La maîtrise des incidents
Voici comment la personne publique peut réagir lorsqu’un incident advient dans la prestation.
Les différents types d’incidents lors de la phase d’exécution
Les décisions, après vérification d’une prestation, sont des échanges effectués entre la personne publique et l'entreprise titulaire du marché, sans impact sur le contrat.
En revanche les autres types d’incidents donnent obligatoirement lieu à un avenant au contrat (ou marché).
- Aléas lors de l’exécution,
- Dépassement de la masse initiale du marché,
- Complément d’exécution,
- Cession de contrats.
Décisions après vérification de la prestation
A l’issue des opérations de vérification, la personne publique prend l’une de ces décisions :
- Réception ou admission : acceptation des travaux ou de la livraison.
- Ajournement : la personne publique estime que les travaux ou la livraison pourraient être réceptionnés ou admis moyennant des mises au point avec le titulaire. Le titulaire est informé de ces mises au point.
- Réfaction : la personne publique estime que les prestations peuvent être admises ou réceptionnées moyennant une réduction des prix.
- Rejet : la personne publique estime que les prestations ne peuvent être acceptées en l’état.
Les décisions de réfaction et de rejet ne peuvent être prises par la personne publique qu’après avoir entendu le titulaire.
La décision de poursuivre les travaux
Si cette faculté est prévue dans le marché, la personne publique peut prendre une décision qui oblige l'entrepreneur à poursuivre les travaux au-delà de la masse initiale prévue.
A la différence de l'avenant, c'est une décision unilatérale de la personne publique.
L’avenant (modifiant le contenu du contrat)
L’avenant est un accord qui modifie le contrat initial. Il adapte ou complète les dispositions contractuelles originales.
Il peut intervenir au cours de l’exécution ou à l’expiration du contrat (il s’agit alors d’un avenant de prolongation).
L’avenant est généralement conclu en cas de difficultés économiques ou d’événements techniques imprévisibles.
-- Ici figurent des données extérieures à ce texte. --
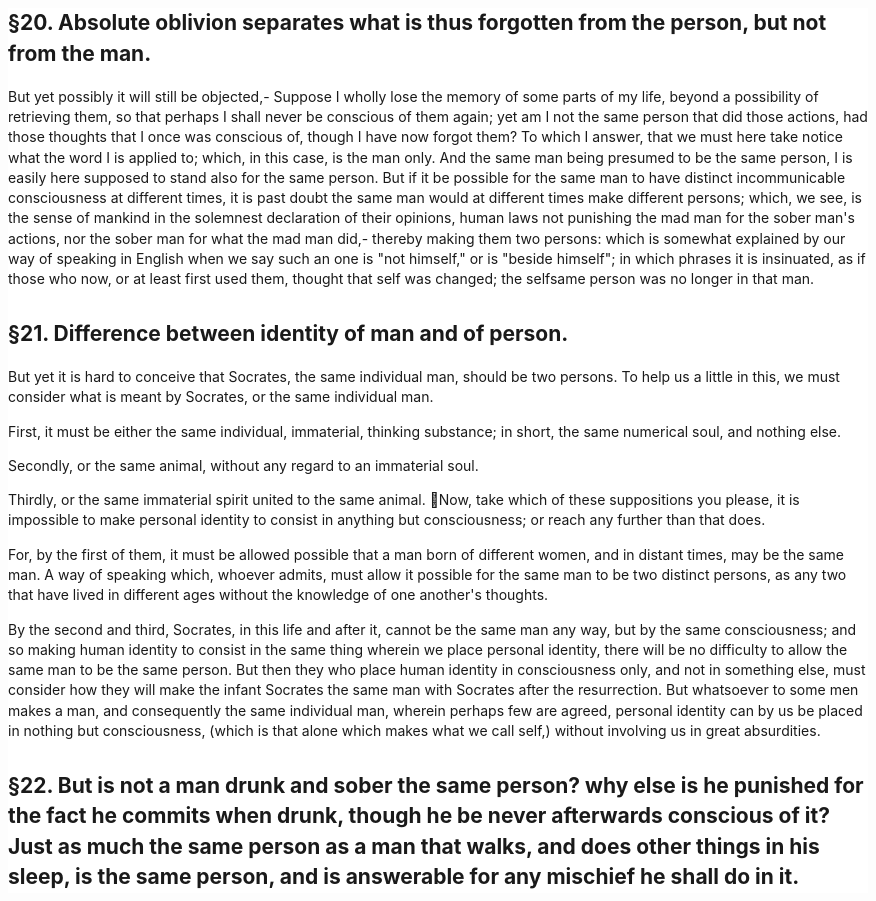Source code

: ## §20. Absolute oblivion separates what is thus forgotten from the person, but not from the man.

But yet possibly it will still be objected,- Suppose I wholly lose the memory of some parts of my life, beyond a possibility of retrieving them, so that perhaps I shall never be conscious of them again; yet am I not the same person that did those actions, had those thoughts that I once was conscious of, though I have now forgot them? To which I answer, that we must here take notice what the word I is applied to; which, in this case, is the man only. And the same man being presumed to be the same person, I is easily here supposed to stand also for the same person. But if it be possible for the same man to have distinct incommunicable consciousness at different times, it is past doubt the same man would at different times make different persons; which, we see, is the sense of mankind in the solemnest declaration of their opinions, human laws not punishing the mad man for the sober man's actions, nor the sober man for what the mad man did,- thereby making them two persons: which is somewhat explained by our way of speaking in English when we say such an one is "not himself," or is "beside himself"; in which phrases it is insinuated, as if those who now, or at least first used them, thought that self was changed; the selfsame person was no longer in that man.

## §21. Difference between identity of man and of person.

But yet it is hard to conceive that Socrates, the same individual man, should be two persons. To help us a little in this, we must consider what is meant by Socrates, or the same individual man.


First, it must be either the same individual, immaterial, thinking substance; in short, the same numerical soul, and nothing else.


Secondly, or the same animal, without any regard to an immaterial soul.

Thirdly, or the same immaterial spirit united to the same animal. Now, take which of these suppositions you please, it is impossible to make personal identity to consist in anything but consciousness; or reach any further than that does.

For, by the first of them, it must be allowed possible that a man born of different women, and in distant times, may be the same man. A way of speaking which, whoever admits, must allow it possible for the same man to be two distinct persons, as any two that have lived in different ages without the knowledge of one another's thoughts.


By the second and third, Socrates, in this life and after it, cannot be the same man any way, but by the same consciousness; and so making human identity to consist in the same thing wherein we place personal identity, there will be no difficulty to allow the same man to be the same person. But then they who place human identity in consciousness only, and not in something else, must consider how they will make the infant Socrates the same man with Socrates after the resurrection. But whatsoever to some men makes a man, and consequently the same individual man, wherein perhaps few are agreed, personal identity can by us be placed in nothing but consciousness, (which is that alone which makes what we call self,) without involving us in great absurdities.

## §22. But is not a man drunk and sober the same person? why else is he punished for the fact he commits when drunk, though he be never afterwards conscious of it? Just as much the same person as a man that walks, and does other things in his sleep, is the same person, and is answerable for any mischief he shall do in it.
C’est un acte écrit signé par chacune des parties.
L’avenant ne doit pas :
- Changer l’objet du marché,
- Bouleverser l’économie du marché,
- Remettre en jeu la concurrence initiale.
Comme le contrat initial, l’avenant est soumis aux mêmes règles relatives aux formalités de contrôle, de signature et de notification.
En cas de sujétions techniques imprévues ne résultant pas du fait des parties, un avenant peut intervenir quel que soit le montant de la modification en résultant.
Dans tous les autres cas, un avenant ou une décision de poursuivre ne peut bouleverser l'économie du marché, ni en changer l'objet.
Tout projet d’avenant est soumis à l’avis préalable de la commission d’appel d’offres lorsqu’il entraîne une augmentation du montant global du marché supérieure à 5%.
L’avenant (modifiant le titulaire du contrat)
En cours d’exécution, l'entreprise titulaire peut ne plus être en mesure d’exécuter le marché. Elle peut alors passer le relais à un tiers.
- La cession peut avoir lieu à n’importe quel moment de contrat,
- La possibilité de céder existe même en l’absence de clause la prévoyant expressément,
- Toutefois la cession ne peut s’opérer qu’avec l’accord de la personne publique.
La possibilité de refuser ou d’accorder l’agrément n’est pas un pouvoir discrétionnaire de la part de la personne publique. Actuellement, seuls sont possibles les motifs de refus suivants :
- "L'appréciation des garanties professionnelles et financières que peut présenter le nouveau titulaire du contrat pour assurer [...] la continuité du service public et l'égalité des usagers devant le service public",
- La remise en cause des « éléments essentiels relatifs au choix du titulaire initial du contrat »,
- La modification substantielle de « l'économie ducontrat ». En effet, dans ce cas, il ne s’agit plus d’une cession de contrat, mais d’un nouveau contrat. Il faut alors le soumettre aux obligations de publicité et de mise en concurrence.